A lei trabalhista autoriza a estipulação da cláusula compromissória, mas isso não significa que ela proíba o compromisso arbitral superveniente. Pelo contrário, se a lei permite o mais (comprometer-se antecipadamente), certamente permite o menos (acordar sobre um problema já existente), desde que respeitados os requisitos de validade do negócio jurídico.

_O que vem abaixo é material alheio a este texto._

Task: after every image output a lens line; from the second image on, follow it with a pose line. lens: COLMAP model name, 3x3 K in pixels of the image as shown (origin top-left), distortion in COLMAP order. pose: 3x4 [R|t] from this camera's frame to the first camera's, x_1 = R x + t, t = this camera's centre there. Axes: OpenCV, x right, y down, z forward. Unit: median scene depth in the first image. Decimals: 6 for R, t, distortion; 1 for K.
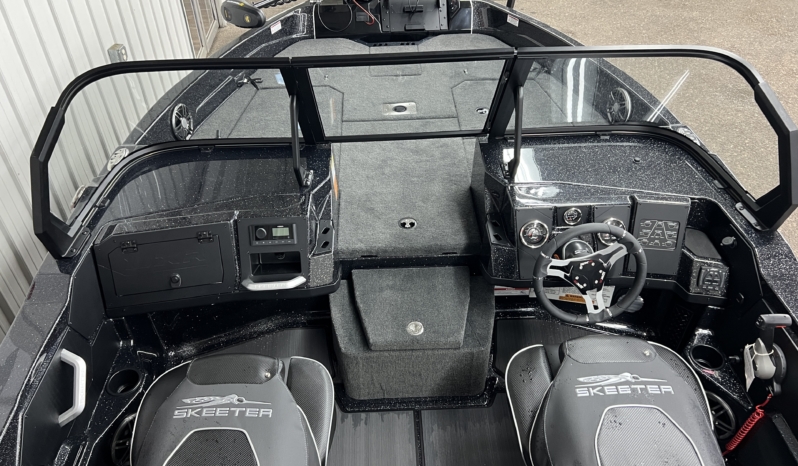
lens RADIAL K [[613.2, 0, 405.9], [0, 613.2, 211.1], [0, 0, 1]] dist [0.054306, -0.080348]
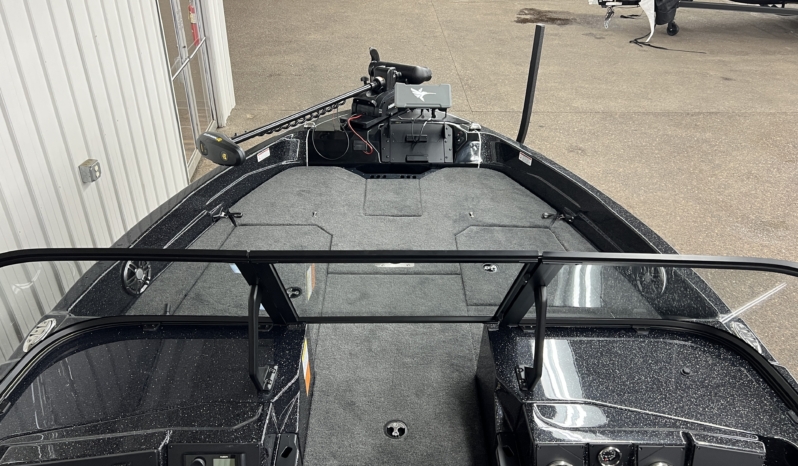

A consequência processual do reconhecimento da validade da arbitragem foi a extinção do processo judicial sem resolução do mérito, com base no artigo 485, inciso VII, do Código de Processo Civil. Essa medida reafirma a competência do juízo arbitral para decidir a causa, impedindo que o Poder Judiciário interfira no mérito da disputa. O respeito à competência do juízo arbitral é um pilar essencial para o fortalecimento dos meios adequados de solução de conflitos no Brasil, desafogando o Judiciário e permitindo soluções mais céleres e especializadas para casos complexos.

A posição adotada pelo ministro relator designado, Douglas Alencar Rodrigues, alinha-se com a moderna doutrina que vê no Direito do Trabalho um espaço também para a autonomia privada, especialmente quando os sujeitos da relação não se encontram em disparidade de armas.

A proteção legal deve ser dispensada na medida da vulnerabilidade. Quando a vulnerabilidade inexiste, como no caso de um empregado que aufere rendimentos milionários e negocia um compromisso arbitral após a saída da empresa, a intervenção estatal para anular essa vontade sob o pretexto de proteção torna-se um ato de dirigismo contratual excessivo e injustificado.

Conclusão

Portanto, o precedente firmado no processo 1001522-82.2021.5.02.0081 representa um avanço significativo. Ele esclarece que a ausência de previsão contratual durante a vigência do emprego não é um impedimento perpétuo para a arbitragem. As partes, sendo capazes e estando o direito disponível, podem optar pelo juízo arbitral a qualquer tempo, mormente após o fim do contrato, quando cessa a subordinação.

Essa decisão prestigia a boa-fé objetiva, a liberdade das partes e a segurança jurídica, elementos indispensáveis para um ambiente de negócios saudável e para a maturidade das relações trabalhistas no Brasil.

O TST, ao validar o compromisso arbitral nessas condições, envia uma mensagem clara de que o Direito do Trabalho não é um obstáculo para soluções eficientes e consensuais, mas sim um instrumento de justiça que deve saber distinguir as diferentes realidades dos trabalhadores brasileiros.

Otavio Calvet

é diretor da Escola da ABMT (Associação Brasileira de Magistrados do Trabalho).